# [THE TASK]
All of the listing must be given again exactly, except that the images are dropped.

# [DATA FOR PROCESSING]
_ _ _ _ _

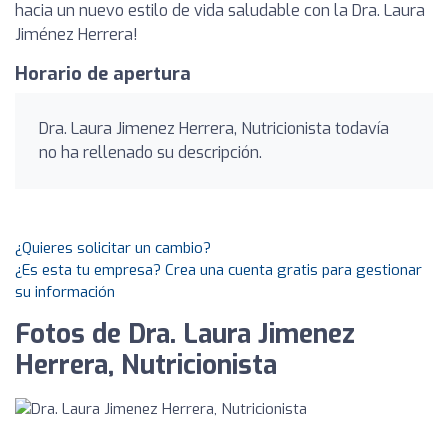
hacia un nuevo estilo de vida saludable con la Dra. Laura
Jiménez Herrera!
Horario de apertura
Dra. Laura Jimenez Herrera, Nutricionista todavía
no ha rellenado su descripción.
¿Quieres solicitar un cambio?
¿Es esta tu empresa? Crea una cuenta gratis para gestionar
su información
Fotos de Dra. Laura Jimenez
Herrera, Nutricionista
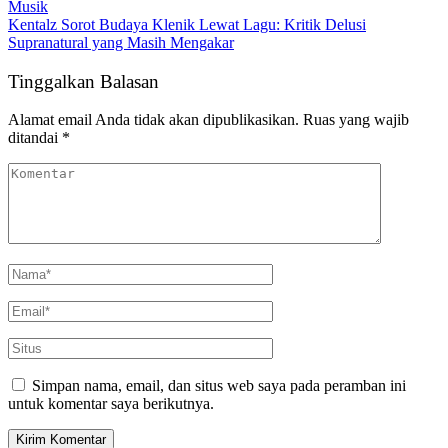
Musik
Kentalz Sorot Budaya Klenik Lewat Lagu: Kritik Delusi
Supranatural yang Masih Mengakar
Tinggalkan Balasan
Alamat email Anda tidak akan dipublikasikan.
Ruas yang wajib
ditandai
*
Simpan nama, email, dan situs web saya pada peramban ini
untuk komentar saya berikutnya.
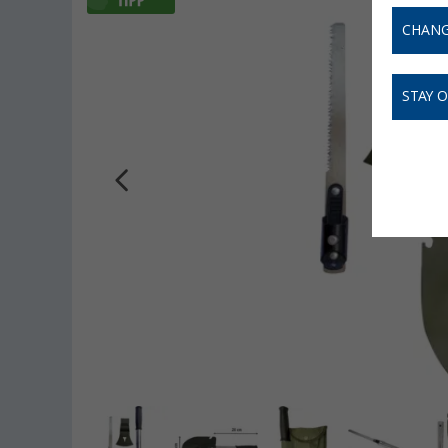
CHANG
STAY 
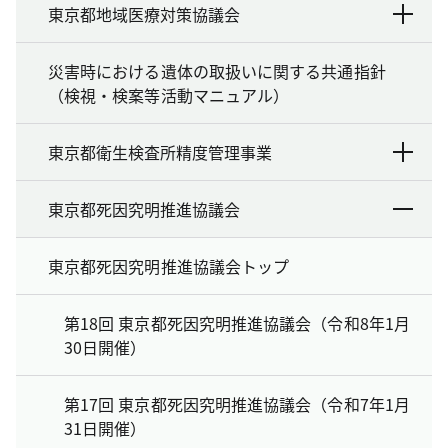
東京都地域医療対策協議会
災害時における遺体の取扱いに関する共通指針
（検視・検案等活動マニュアル）
東京都衛生検査所精度管理事業
東京都死因究明推進協議会
東京都死因究明推進協議会トップ
第18回 東京都死因究明推進協議会（令和8年1月
30日開催）
第17回 東京都死因究明推進協議会（令和7年1月
31日開催）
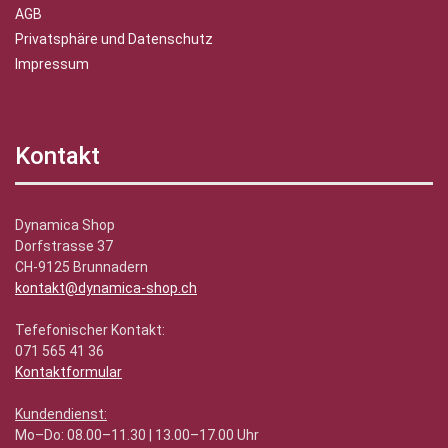
AGB
Privatsphäre und Datenschutz
Impressum
Kontakt
Dynamica Shop
Dorfstrasse 37
CH-9125 Brunnadern
kontakt@dynamica-shop.ch
Tefefonischer Kontakt:
071 565 41 36
Kontaktformular
Kundendienst:
Mo–Do: 08.00–11.30 | 13.00–17.00 Uhr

_ _ _ _ _

# [OUTPUT OF THE EXERCISE]
hacia un nuevo estilo de vida saludable con la Dra. Laura
Jiménez Herrera!
Horario de apertura
Dra. Laura Jimenez Herrera, Nutricionista todavía
no ha rellenado su descripción.
¿Quieres solicitar un cambio?
¿Es esta tu empresa? Crea una cuenta gratis para gestionar
su información
Fotos de Dra. Laura Jimenez
Herrera, Nutricionista
Musik
Kentalz Sorot Budaya Klenik Lewat Lagu: Kritik Delusi
Supranatural yang Masih Mengakar
Tinggalkan Balasan
Alamat email Anda tidak akan dipublikasikan.
Ruas yang wajib
ditandai
*
Simpan nama, email, dan situs web saya pada peramban ini
untuk komentar saya berikutnya.
CHANG
STAY 
東京都地域医療対策協議会
災害時における遺体の取扱いに関する共通指針
（検視・検案等活動マニュアル）
東京都衛生検査所精度管理事業
東京都死因究明推進協議会
東京都死因究明推進協議会トップ
第18回 東京都死因究明推進協議会（令和8年1月
30日開催）
第17回 東京都死因究明推進協議会（令和7年1月
31日開催）
AGB
Privatsphäre und Datenschutz
Impressum
Kontakt
Dynamica Shop
Dorfstrasse 37
CH-9125 Brunnadern
kontakt@dynamica-shop.ch
Tefefonischer Kontakt:
071 565 41 36
Kontaktformular
Kundendienst:
Mo–Do: 08.00–11.30 | 13.00–17.00 Uhr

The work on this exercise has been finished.